Table 1 presents a quantitative comparison of our method and baseline approaches on the S2M and RIRE datasets. Our method achieves better performance than the baselines in terms of various evaluation metrics. To accelerate the sampling of diffusion models, we implement DDIM [25] with 200 steps and report the results accordingly. It is worth noting that for the baseline approaches, the 3D version method (Pix2pix 3D) outperforms the corresponding 2D version (Pix2pix) at the cost of additional memory usage. For the Palette method, we implemented the 2D version but were unable to produce high-quality slices stably and failure cases dramatically affected the metrics results. Nonetheless, we included this method due to its great illustration of volumetric inconsistency.

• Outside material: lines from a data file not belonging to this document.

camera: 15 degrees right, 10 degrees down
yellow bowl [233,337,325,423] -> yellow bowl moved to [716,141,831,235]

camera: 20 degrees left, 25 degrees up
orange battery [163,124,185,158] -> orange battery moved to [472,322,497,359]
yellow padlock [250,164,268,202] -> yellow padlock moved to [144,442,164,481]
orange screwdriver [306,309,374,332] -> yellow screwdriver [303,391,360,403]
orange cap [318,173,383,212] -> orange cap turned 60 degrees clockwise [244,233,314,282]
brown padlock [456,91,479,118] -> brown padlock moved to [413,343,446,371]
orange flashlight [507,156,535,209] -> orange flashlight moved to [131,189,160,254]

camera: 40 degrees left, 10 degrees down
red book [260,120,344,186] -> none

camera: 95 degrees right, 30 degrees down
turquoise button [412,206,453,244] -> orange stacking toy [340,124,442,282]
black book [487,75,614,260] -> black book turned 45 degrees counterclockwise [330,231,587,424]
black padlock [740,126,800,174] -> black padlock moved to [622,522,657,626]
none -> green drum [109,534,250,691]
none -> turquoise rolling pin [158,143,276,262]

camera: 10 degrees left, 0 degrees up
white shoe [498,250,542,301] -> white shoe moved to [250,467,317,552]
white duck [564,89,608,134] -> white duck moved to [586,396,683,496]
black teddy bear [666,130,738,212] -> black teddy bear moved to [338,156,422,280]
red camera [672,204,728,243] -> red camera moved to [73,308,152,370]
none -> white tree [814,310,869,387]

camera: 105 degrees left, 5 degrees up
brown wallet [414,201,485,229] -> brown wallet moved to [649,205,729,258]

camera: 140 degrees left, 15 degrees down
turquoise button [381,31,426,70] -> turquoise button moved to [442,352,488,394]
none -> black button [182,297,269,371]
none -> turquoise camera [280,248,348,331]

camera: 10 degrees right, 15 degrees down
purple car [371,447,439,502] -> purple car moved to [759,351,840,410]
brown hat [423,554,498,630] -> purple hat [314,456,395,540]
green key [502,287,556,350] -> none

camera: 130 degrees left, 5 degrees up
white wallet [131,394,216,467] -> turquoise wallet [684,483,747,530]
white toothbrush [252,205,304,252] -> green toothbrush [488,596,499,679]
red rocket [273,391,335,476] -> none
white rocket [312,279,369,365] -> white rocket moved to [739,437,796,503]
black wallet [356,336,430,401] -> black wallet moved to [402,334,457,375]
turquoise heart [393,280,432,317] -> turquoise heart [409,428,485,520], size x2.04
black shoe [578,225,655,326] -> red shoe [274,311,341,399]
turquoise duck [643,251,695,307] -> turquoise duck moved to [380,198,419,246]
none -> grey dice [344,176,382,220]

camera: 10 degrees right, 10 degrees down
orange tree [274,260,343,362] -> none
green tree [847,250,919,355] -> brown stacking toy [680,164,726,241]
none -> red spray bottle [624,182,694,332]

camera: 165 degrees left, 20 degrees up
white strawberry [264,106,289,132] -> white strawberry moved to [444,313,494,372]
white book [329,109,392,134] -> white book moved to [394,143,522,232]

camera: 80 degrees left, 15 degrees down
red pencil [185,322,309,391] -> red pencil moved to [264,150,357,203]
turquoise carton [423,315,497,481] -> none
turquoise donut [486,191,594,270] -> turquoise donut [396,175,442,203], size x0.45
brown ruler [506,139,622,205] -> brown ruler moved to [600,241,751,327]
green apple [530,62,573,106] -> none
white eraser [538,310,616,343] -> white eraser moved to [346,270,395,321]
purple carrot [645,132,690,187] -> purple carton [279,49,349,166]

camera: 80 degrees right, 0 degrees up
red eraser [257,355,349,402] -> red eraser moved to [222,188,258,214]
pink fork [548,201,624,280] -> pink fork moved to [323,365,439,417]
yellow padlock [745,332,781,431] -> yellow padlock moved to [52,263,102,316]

Qualitative Results. Figure 2 presents a qualitative comparison of different methods, showcasing two axial slices of clear vessels. Our method synthesizes better images with more details, as shown in the qualitative results. The areas requiring special attention are highlighted with red arrows and red rectangles. It is worth noting that the synthesized axial slices not only depend on the source slice but also on the volume knowledge. For instance, for S2M case 1, the target slice shows a clear vessel cross-section that is based on the shape of the vessels in the volume. In Fig. 3, we provide coronal and sagittal views. For methods that rely on 2D generation, we synthesize individual slices and concatenate them to create volumes. It is clear to observe the volumetric inconsistency examining the coronal and sagittal views of these volumes. For instance, Palette synthesizes 2D slices unstably, where some good slices are synthesized but others are of poor quality. As a result, volumetric inconsistency severely impacts the performance of volumes. While 2D baselines inherently introduce inconsistency in the coronal and sagittal views, 3D baselines also generate poor results than ours, particularly in regard to blood vessels and ventricles.

Fig. 2.
figure 2

Qualitative comparison. We compare our methods with baselines on two cases.

Fig. 3.
figure 3

Coronal view and sagittal view. To clearly indicate the volumetric consistency, we show a coronal view and a sagittal view of the volumes synthesized and the ground truth volumes.

Table 2. Ablation Quantitative Results.

Ablation Analysis. We conduct an ablation study to show the effectiveness of volumetric fine-tuning. Table 2 presents the quantitative results, demonstrating that our approach is able to increase the model’s performance beyond that of the slice-wise model, without incurring significant extra training expenses. Figure 4 illustrates that fine-tuning volumetric layers helps to mitigate volumetric artifacts and produce clearer vessels, which is crucial for medical image synthesis.

Fig. 4.
figure 4

Ablation qualitative results with coronal view and sagittal view.

4 Conclusion

In this paper, we propose Make-A-Volume, a diffusion-based framework for cross-modality 3D medical image synthesis. Leveraging latent diffusion models, our method achieves high performance and can serve as a strong baseline for multiple cross-modality medical image synthesis tasks. More importantly, we introduce a generic paradigm for volumetric data synthesis by utilizing 2D backbones and demonstrate that fine-tuning volumetric layers helps the two-stage model capture 3D information and synthesize better images with volumetric consistency. We collected an in-house SWI-to-MRA dataset with clear blood vessels to evaluate volumetric data quality. Experimental results on two brain MRI datasets demonstrate that our model achieves superior performance over existing baselines. Generating coherent 3D and 4D data is at an early stage in the diffusion models literature, we believe that by leveraging slice-wise models and extending them to 3D/4D models, more work can help achieve better volume synthesis with reasonable memory requirements. In the future, we will investigate more efficient approaches for more high-resolution volumetric data synthesis.